The apex court had pointed at the collusion between the builders and Noida Authority officials who let Supertech Ltd construct in the area where no buildings were to come up according to the original plans.
Just after 2.30 pm, the floors of the twin towers collapsed onto each other in a stack, which sat amid other complexes in sector 93A in Noida, an Uttar Pradesh city that adjoins New Delhi.
As the buildings went down, a cloud of dust rose obscuring their very final moments.
About 5,000 people from the adjoining Emerald Court and ATS Village societies had left their homes, hours before the demolition. Nearly 3,000 vehicles and about 200 pets were also taken out of harm’s way for the next several hours.
The dust settled a few minutes.
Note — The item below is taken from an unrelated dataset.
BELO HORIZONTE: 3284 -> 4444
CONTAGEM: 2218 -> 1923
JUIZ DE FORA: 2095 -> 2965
Officials reported cracked windows and a broken boundary wall but no apparent structural damage to the high-rises next to the demolished towers.
The closest residential complex was just nine metres away and residents had complained that the illegal towers blocked their view.
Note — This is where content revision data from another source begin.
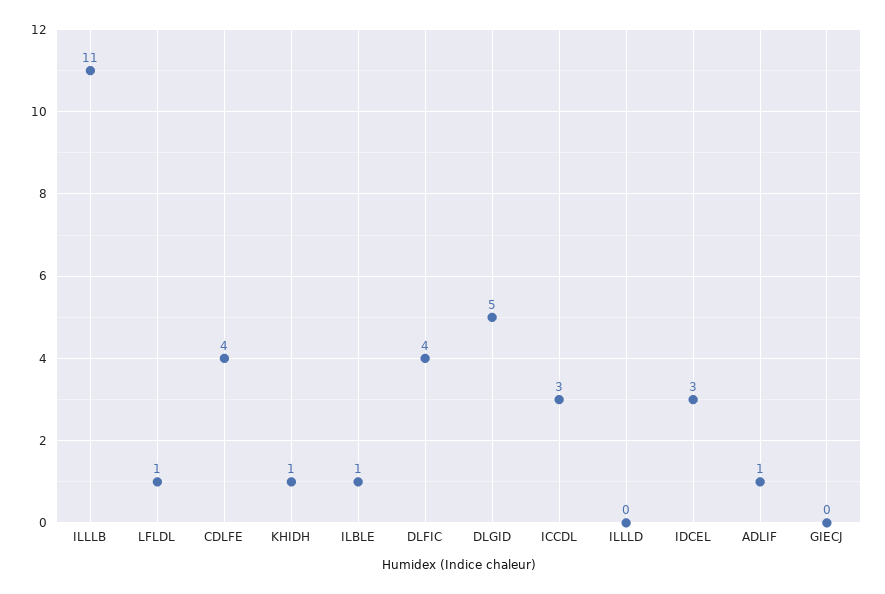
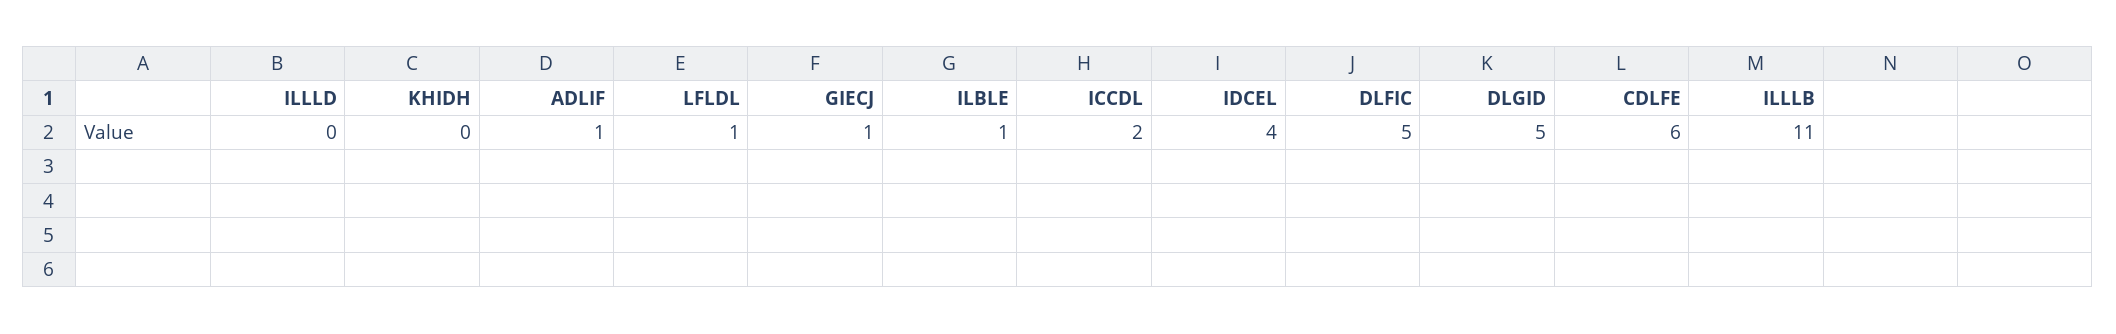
CDLFE: 4 -> 6
KHIDH: 1 -> 0
DLFIC: 4 -> 5
ICCDL: 3 -> 2
IDCEL: 3 -> 4
GIECJ: 0 -> 1

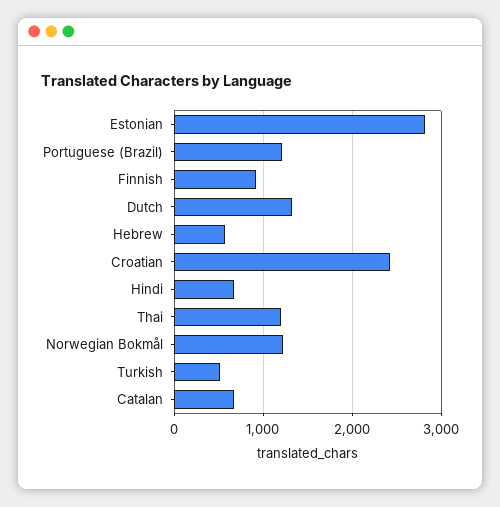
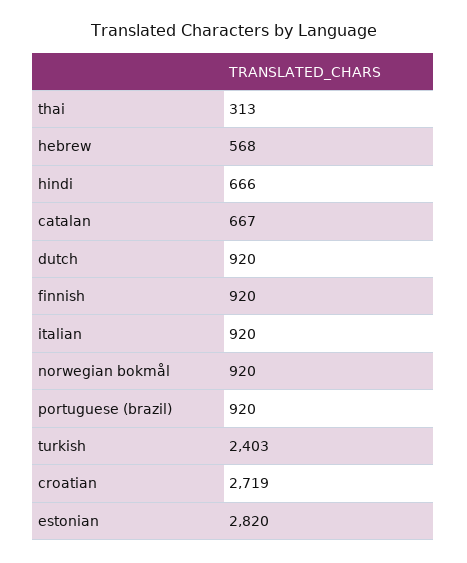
Portuguese (Brazil): 1200 -> 920
Dutch: 1300 -> 920
Croatian: 2400 -> 2719
Thai: 1200 -> 313
Norwegian Bokmål: 1200 -> 920
Turkish: 500 -> 2403
italian: none -> 920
A team from Edifice Engineering and South Africa’s Jet Demolitions the two companies that carried out the challenging task the Central Building Research Institute (CBRI) and the Noida Authority began a structural audit of the adjoining buildings.
Water sprinklers and anti-smog guns were activated at the site soon after the demolition to help contain the dust, an official said.
Officials said the demolition conducted by the waterfall implosion technique has left an estimated 35,000 cubic metres or 55,000 tonnes to 80,000 tonnes of debris, including concrete rubble, steel and iron bars that would take three months to be disposed of.
The Supreme Court had on August 31, 2021 ordered the demolition, upholding a verdict by the Allahabad High Court. It held that illegal construction has to be dealt with strictly to ensure compliance with the rule of law.
“The case has revealed a nefarious complicity of the planning authority in the violation by the developer of the provisions of law,” the top court had observed.
The Noida Authority, which had approved the building maps, oversaw the mega demolition exercise.
Now gone, the towers were to have 40 floors with 21 shops and 915 residential apartments with a fascinating view of the city.
Edifice Engineering hired South Africa’s Jet Demolitions for its expertise. The CBRI was appointed by the Supreme Court as the technical expert for the demolition project.
The top court ordered that Supertech would bear the cost of the demolition, which is estimated to be around Rs 20 crore.
In India, high-rise buildings have been demolished only once earlier through controlled explosions.
In Maradu municipality area of Kochi, Kerala, four 18 to 20-storey buildings were razed in 2020 for violating Coastal Regulation Zone norms. Edifice and Jet Demolitions had collaborated in Maradu as well.
Jet brought down the 108-metre-tall Bank of Lisbon building in Johannesburg, South Africa, in November 2019.